NYC Closer to Turning Sewage into Energy - By Leon Kaye

Leon Kaye writes extensively for the GoGreenPost - where sustainability meets sensible.
Feb 18, 2011 9:12 AM ET

NYC Closer to Turning Sewage into Energy

New York City is the only city in the US that never sleeps.  It is also one city that often smells, especially in the summer.  One reason is the city’s aging sewage system, to which the city’s 8 million residents contribute 1.3 billion gallons of wastewater daily.

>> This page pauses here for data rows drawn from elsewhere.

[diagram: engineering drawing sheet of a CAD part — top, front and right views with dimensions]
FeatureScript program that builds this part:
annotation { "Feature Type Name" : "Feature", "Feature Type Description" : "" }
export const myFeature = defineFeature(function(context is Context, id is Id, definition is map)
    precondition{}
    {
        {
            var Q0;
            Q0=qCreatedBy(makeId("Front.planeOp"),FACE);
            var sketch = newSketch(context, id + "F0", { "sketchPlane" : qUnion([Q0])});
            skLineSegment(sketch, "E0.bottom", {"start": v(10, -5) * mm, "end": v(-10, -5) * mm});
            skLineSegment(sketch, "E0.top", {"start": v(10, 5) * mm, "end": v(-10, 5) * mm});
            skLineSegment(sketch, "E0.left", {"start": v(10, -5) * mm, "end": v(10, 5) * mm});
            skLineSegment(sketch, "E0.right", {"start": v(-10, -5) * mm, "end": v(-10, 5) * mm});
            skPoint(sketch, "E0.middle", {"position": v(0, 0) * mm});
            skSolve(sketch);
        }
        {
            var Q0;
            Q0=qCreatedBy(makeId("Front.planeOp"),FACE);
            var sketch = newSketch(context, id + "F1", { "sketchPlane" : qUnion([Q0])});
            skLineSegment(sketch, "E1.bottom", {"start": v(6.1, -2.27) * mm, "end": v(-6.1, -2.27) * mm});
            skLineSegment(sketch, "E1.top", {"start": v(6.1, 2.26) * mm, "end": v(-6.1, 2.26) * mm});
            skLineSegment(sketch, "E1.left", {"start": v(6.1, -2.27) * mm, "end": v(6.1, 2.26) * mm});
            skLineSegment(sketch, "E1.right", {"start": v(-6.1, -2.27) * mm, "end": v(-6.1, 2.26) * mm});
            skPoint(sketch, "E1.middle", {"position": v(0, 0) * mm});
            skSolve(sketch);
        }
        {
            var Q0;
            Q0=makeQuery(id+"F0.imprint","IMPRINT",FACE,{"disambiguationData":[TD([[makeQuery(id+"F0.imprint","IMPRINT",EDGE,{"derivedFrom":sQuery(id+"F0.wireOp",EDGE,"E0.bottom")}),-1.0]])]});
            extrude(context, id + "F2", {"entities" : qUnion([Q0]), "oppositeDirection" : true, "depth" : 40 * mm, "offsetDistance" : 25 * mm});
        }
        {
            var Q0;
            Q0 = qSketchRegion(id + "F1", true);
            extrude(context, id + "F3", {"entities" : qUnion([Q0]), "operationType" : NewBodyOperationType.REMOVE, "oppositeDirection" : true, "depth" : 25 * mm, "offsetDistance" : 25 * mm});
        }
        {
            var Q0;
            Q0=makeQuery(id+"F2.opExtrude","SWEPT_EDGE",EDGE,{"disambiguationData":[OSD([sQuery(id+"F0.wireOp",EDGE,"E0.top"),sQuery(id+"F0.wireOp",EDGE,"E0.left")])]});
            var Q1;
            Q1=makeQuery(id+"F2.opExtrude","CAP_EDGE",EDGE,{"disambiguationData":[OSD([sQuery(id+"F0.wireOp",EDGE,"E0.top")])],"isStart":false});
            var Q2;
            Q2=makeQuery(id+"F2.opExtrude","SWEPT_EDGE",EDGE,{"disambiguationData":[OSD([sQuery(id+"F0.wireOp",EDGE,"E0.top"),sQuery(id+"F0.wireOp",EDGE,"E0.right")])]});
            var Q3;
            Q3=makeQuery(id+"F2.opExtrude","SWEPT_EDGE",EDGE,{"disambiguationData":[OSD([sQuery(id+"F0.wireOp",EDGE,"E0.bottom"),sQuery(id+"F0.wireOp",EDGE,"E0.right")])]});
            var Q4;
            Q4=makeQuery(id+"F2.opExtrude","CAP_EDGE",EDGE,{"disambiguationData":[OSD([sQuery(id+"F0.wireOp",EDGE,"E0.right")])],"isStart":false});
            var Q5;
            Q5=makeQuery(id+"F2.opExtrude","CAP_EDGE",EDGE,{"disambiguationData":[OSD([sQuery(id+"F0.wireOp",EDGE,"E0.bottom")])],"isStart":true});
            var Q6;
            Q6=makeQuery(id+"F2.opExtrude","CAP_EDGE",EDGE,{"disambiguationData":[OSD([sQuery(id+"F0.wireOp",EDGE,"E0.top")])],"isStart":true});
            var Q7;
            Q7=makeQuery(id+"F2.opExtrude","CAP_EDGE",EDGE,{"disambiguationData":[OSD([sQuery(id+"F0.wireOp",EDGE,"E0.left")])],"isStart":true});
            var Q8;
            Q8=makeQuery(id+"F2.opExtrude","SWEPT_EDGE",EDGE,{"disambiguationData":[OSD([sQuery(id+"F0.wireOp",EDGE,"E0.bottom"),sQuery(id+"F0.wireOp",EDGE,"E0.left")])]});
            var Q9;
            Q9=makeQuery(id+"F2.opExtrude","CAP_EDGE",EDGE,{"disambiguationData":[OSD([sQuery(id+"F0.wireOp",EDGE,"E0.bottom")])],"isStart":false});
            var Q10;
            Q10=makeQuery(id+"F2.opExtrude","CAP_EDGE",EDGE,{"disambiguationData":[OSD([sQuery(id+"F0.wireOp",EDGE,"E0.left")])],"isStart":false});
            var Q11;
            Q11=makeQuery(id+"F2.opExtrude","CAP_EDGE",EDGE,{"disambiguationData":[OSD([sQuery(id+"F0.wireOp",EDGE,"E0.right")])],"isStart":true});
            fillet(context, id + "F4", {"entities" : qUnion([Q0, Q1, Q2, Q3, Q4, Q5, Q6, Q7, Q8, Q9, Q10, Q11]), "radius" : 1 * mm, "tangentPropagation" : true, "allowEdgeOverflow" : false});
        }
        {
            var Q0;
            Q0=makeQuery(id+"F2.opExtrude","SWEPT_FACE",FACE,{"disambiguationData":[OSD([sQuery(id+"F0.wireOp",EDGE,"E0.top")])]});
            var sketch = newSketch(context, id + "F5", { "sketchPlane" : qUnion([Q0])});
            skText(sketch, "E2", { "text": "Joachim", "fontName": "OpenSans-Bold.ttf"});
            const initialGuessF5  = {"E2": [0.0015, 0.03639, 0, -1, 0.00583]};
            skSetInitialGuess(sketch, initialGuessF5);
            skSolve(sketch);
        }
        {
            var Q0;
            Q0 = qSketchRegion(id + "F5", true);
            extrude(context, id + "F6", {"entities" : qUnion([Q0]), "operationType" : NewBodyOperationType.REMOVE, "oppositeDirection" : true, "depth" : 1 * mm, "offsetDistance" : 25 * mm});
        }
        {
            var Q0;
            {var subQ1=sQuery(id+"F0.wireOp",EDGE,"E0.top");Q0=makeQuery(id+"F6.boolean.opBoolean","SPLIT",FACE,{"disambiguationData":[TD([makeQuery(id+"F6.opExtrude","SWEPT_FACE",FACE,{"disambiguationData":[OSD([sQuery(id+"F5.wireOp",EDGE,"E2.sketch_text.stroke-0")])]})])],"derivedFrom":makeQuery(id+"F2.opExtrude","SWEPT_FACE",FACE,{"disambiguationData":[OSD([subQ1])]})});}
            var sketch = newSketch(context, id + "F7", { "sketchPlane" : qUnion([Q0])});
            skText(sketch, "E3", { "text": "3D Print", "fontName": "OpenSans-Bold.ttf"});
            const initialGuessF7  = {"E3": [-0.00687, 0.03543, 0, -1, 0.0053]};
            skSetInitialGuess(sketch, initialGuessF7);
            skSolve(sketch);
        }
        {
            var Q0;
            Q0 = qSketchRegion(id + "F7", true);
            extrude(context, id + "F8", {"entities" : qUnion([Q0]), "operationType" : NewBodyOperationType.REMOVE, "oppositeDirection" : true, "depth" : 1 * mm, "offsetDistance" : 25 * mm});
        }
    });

All that wastewater goes through several processes until it is reduced to a daily amount of 1200 tons of sludge.  For 50 years until the late 1980s, that sludge was treated as a waste product and sent out by barges where it was dumped at sea.  Currently most of those biosolids end up in landfills in Long Island and even as far as Virginia.  NYC officials, however, now believe that all that sludge could be harvested into sources of clean energy.  For now one of those gases, methane, is a fuel source for the city’s 14 wastewater treatment plants.  Fuel from wastewater, however, could find more use throughout the city.

City officials want to find ways to turn that wasted energy into heat and electricity for its residents.  New York City still creates an excess of methane gas, half of which is still wasted because the city’s treatment plants burn them off.  The city is searching for private vendors that have the capacity to churn that wasted methane into energy for homes and businesses.  One partnership in the works could create enough energy to heat up to 2500 homes in Brooklyn.